BRIEF A
Decide whether each statement agrees with the chest wall oscillation text, answering yes or no and quoting the words that settle it. (i) The system depends on the patient's own effort. (ii) Air delivery to the vest can be controlled by hand. (iii) Cystic fibrosis is the main condition the procedure treats.
BRIEF B
Pick up the chest wall oscillation text after its final sentence and continue writing it.

STUDY TEXT
- MeSH: D035641

= Chest wall oscillation =

Medical procedure

Chest wall oscillation is when devices are used in airway clearance therapy to clear excess mucus from lung airways (bronchi and bronchioles). It is principally used in the treatment of cystic fibrosis, but is gaining use in the treatment of other diseases, such as bronchiectasis, COPD, cerebral palsy and muscular dystrophy, in which excessive mucus can block airways due to excessive production or impaired clearance.

This "passive system" is not dependent on the effort of the patient. It uses a compressor to inflate and deflate the vest rhythmically at timed intervals and thus imposes high frequency chest wall oscillations (HFCWO) that are transferred to the lungs. These oscillations thin thixotropic airway mucus, facilitating its removal by coughing. Delivery of air to the vest can be controlled manually.

SUPPLIED RECORDS
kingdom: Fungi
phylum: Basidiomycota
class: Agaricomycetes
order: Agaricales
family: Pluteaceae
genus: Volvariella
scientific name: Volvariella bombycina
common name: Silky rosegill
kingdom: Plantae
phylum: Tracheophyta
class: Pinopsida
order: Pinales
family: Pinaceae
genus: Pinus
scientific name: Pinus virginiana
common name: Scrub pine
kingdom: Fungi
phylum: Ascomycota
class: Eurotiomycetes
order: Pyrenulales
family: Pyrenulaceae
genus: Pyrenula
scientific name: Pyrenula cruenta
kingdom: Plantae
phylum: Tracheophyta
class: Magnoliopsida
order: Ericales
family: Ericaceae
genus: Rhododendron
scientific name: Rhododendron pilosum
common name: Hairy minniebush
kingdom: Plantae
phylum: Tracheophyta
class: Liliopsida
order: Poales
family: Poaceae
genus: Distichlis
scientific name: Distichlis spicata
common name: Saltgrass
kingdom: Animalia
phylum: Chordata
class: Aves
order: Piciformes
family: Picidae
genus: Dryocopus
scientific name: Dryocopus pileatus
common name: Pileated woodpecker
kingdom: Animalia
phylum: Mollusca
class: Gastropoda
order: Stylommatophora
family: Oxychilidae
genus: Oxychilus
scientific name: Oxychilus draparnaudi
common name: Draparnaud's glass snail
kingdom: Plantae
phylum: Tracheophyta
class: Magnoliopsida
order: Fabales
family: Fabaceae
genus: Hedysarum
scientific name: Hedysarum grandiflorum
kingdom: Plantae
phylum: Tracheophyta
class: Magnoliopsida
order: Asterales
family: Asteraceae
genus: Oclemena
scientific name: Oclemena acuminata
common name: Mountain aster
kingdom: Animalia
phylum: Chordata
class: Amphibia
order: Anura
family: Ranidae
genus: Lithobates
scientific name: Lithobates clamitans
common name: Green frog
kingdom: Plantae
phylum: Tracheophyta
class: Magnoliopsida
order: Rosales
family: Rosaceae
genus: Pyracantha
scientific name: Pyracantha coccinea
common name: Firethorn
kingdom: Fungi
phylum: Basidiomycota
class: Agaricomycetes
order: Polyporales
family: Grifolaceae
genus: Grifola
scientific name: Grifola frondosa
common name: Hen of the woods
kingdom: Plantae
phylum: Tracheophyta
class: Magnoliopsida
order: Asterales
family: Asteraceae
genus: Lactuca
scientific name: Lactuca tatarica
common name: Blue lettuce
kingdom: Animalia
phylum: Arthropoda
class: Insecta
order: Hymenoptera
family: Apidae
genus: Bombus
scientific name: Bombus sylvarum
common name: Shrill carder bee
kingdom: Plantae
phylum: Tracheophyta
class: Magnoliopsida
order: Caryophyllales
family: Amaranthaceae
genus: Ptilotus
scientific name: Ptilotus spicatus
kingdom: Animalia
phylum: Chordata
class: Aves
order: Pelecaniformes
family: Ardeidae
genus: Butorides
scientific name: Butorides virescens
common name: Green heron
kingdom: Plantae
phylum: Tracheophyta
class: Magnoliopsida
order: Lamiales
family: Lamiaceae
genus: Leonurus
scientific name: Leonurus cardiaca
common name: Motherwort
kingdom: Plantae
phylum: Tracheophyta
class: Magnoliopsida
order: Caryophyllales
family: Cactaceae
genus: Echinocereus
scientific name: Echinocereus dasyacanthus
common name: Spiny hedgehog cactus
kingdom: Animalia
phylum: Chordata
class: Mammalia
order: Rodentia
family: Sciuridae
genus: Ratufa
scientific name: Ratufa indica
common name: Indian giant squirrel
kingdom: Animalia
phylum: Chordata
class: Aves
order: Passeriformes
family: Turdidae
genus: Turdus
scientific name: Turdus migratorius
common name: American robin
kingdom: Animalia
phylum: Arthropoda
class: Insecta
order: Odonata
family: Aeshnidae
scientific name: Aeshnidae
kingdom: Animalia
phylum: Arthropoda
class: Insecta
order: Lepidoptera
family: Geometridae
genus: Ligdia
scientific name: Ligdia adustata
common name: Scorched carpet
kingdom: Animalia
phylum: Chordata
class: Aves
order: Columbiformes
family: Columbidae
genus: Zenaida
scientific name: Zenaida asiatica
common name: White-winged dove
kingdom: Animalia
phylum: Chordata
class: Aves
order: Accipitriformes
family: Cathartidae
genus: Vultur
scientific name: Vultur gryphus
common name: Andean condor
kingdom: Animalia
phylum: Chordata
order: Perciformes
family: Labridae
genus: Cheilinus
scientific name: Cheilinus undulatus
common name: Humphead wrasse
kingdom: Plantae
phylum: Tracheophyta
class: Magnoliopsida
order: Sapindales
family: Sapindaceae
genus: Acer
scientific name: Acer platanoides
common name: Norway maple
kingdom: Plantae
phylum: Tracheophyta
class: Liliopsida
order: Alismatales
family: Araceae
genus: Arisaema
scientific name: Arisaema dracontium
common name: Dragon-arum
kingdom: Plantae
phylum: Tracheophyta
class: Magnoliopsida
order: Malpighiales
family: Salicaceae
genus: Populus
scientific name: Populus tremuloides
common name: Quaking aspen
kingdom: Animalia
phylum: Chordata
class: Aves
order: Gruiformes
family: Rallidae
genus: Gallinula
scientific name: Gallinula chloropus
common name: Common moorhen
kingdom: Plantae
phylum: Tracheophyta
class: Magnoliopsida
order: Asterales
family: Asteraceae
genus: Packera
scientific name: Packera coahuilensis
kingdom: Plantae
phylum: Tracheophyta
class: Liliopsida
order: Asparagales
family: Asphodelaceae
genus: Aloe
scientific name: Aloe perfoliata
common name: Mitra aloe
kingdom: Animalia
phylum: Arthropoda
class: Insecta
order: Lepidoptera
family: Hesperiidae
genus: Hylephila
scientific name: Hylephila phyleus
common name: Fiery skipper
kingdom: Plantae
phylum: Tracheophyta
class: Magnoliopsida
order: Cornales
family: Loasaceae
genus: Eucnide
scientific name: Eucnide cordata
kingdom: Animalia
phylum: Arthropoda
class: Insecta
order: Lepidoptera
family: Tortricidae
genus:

OUTPUT A
(i) No: "is not dependent on the effort of the patient"
(ii) Yes: "Delivery of air to the vest can be controlled manually."
(iii) Yes: "It is principally used in the treatment of cystic fibrosis"

OUTPUT B
==History==
The Vest system was developed by Warren Warwick, a pediatrician and cystic fibrosis expert, and Leland Hansen MPH, a senior scientist at the University of Minnesota, which licensed the product to American Biosystems in 1988. It is the original High Frequency Chest Wall Oscillation Device by Advanced Respiratory, Inc (ARI), formerly American Biosystems, Inc., in Saint Paul, Minnesota, United States of America. In 2003, Hillrom acquired ARI.